* TASK TO CARRY OUT *
What follows is a block of records; restate each one word for word.
═════ RECORDS PROVIDED ═════
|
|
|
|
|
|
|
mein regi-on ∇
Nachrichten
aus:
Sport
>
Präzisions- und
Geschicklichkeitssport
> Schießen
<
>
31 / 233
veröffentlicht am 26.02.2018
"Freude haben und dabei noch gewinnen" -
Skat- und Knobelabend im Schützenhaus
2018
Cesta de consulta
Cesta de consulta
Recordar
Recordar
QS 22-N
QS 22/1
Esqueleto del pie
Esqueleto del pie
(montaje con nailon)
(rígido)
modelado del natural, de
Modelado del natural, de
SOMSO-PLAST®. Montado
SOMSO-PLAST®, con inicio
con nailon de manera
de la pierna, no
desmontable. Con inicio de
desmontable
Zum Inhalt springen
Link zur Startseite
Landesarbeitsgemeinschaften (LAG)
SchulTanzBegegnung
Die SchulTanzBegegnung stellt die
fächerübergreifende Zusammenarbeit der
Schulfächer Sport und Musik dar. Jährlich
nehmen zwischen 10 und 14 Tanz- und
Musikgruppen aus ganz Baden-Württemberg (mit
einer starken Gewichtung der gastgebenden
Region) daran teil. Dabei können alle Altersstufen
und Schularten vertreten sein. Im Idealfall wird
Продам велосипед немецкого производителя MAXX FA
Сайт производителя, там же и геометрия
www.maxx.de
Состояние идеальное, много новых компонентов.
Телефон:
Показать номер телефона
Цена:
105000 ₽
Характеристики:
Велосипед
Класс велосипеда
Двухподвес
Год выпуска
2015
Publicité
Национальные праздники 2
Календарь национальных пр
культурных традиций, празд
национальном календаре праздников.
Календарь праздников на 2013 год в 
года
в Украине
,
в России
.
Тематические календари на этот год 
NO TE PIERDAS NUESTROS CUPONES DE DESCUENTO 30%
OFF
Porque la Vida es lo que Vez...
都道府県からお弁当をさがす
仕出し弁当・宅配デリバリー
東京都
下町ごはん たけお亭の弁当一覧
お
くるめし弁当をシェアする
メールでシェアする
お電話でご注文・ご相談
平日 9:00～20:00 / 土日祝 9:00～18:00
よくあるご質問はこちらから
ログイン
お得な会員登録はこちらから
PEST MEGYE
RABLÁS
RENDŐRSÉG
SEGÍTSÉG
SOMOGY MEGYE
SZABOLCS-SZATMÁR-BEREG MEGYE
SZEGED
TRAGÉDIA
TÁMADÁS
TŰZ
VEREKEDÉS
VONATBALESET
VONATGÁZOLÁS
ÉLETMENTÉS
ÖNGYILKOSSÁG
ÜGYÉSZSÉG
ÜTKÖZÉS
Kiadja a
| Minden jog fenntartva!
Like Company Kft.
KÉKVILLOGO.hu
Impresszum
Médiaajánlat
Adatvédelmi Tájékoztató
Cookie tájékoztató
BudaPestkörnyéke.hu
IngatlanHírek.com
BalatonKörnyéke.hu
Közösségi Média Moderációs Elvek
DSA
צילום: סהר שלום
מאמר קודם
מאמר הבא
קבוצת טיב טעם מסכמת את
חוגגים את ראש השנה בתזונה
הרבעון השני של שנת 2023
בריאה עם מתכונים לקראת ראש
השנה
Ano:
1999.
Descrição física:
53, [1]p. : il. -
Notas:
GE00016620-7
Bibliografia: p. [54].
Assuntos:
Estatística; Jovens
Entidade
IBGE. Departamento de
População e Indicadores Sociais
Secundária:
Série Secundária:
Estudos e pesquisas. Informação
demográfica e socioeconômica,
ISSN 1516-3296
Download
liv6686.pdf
═════
* WORKED SOLUTION *
|
|
|
|
|
|
|
mein regi-on ∇
Nachrichten
aus:
Sport
>
Präzisions- und
Geschicklichkeitssport
> Schießen
<
>
31 / 233
veröffentlicht am 26.02.2018
"Freude haben und dabei noch gewinnen" -
Skat- und Knobelabend im Schützenhaus
2018
Cesta de consulta
Cesta de consulta
Recordar
Recordar
QS 22-N
QS 22/1
Esqueleto del pie
Esqueleto del pie
(montaje con nailon)
(rígido)
modelado del natural, de
Modelado del natural, de
SOMSO-PLAST®. Montado
SOMSO-PLAST®, con inicio
con nailon de manera
de la pierna, no
desmontable. Con inicio de
desmontable
Zum Inhalt springen
Link zur Startseite
Landesarbeitsgemeinschaften (LAG)
SchulTanzBegegnung
Die SchulTanzBegegnung stellt die
fächerübergreifende Zusammenarbeit der
Schulfächer Sport und Musik dar. Jährlich
nehmen zwischen 10 und 14 Tanz- und
Musikgruppen aus ganz Baden-Württemberg (mit
einer starken Gewichtung der gastgebenden
Region) daran teil. Dabei können alle Altersstufen
und Schularten vertreten sein. Im Idealfall wird
Продам велосипед немецкого производителя MAXX FA
Сайт производителя, там же и геометрия
www.maxx.de
Состояние идеальное, много новых компонентов.
Телефон:
Показать номер телефона
Цена:
105000 ₽
Характеристики:
Велосипед
Класс велосипеда
Двухподвес
Год выпуска
2015
Publicité
Национальные праздники 2
Календарь национальных пр
культурных традиций, празд
национальном календаре праздников.
Календарь праздников на 2013 год в 
года
в Украине
,
в России
.
Тематические календари на этот год 
NO TE PIERDAS NUESTROS CUPONES DE DESCUENTO 30%
OFF
Porque la Vida es lo que Vez...
都道府県からお弁当をさがす
仕出し弁当・宅配デリバリー
東京都
下町ごはん たけお亭の弁当一覧
お
くるめし弁当をシェアする
メールでシェアする
お電話でご注文・ご相談
平日 9:00～20:00 / 土日祝 9:00～18:00
よくあるご質問はこちらから
ログイン
お得な会員登録はこちらから
PEST MEGYE
RABLÁS
RENDŐRSÉG
SEGÍTSÉG
SOMOGY MEGYE
SZABOLCS-SZATMÁR-BEREG MEGYE
SZEGED
TRAGÉDIA
TÁMADÁS
TŰZ
VEREKEDÉS
VONATBALESET
VONATGÁZOLÁS
ÉLETMENTÉS
ÖNGYILKOSSÁG
ÜGYÉSZSÉG
ÜTKÖZÉS
Kiadja a
| Minden jog fenntartva!
Like Company Kft.
KÉKVILLOGO.hu
Impresszum
Médiaajánlat
Adatvédelmi Tájékoztató
Cookie tájékoztató
BudaPestkörnyéke.hu
IngatlanHírek.com
BalatonKörnyéke.hu
Közösségi Média Moderációs Elvek
DSA
צילום: סהר שלום
מאמר קודם
מאמר הבא
קבוצת טיב טעם מסכמת את
חוגגים את ראש השנה בתזונה
הרבעון השני של שנת 2023
בריאה עם מתכונים לקראת ראש
השנה
Ano:
1999.
Descrição física:
53, [1]p. : il. -
Notas:
GE00016620-7
Bibliografia: p. [54].
Assuntos:
Estatística; Jovens
Entidade
IBGE. Departamento de
População e Indicadores Sociais
Secundária:
Série Secundária:
Estudos e pesquisas. Informação
demográfica e socioeconômica,
ISSN 1516-3296
Download
liv6686.pdf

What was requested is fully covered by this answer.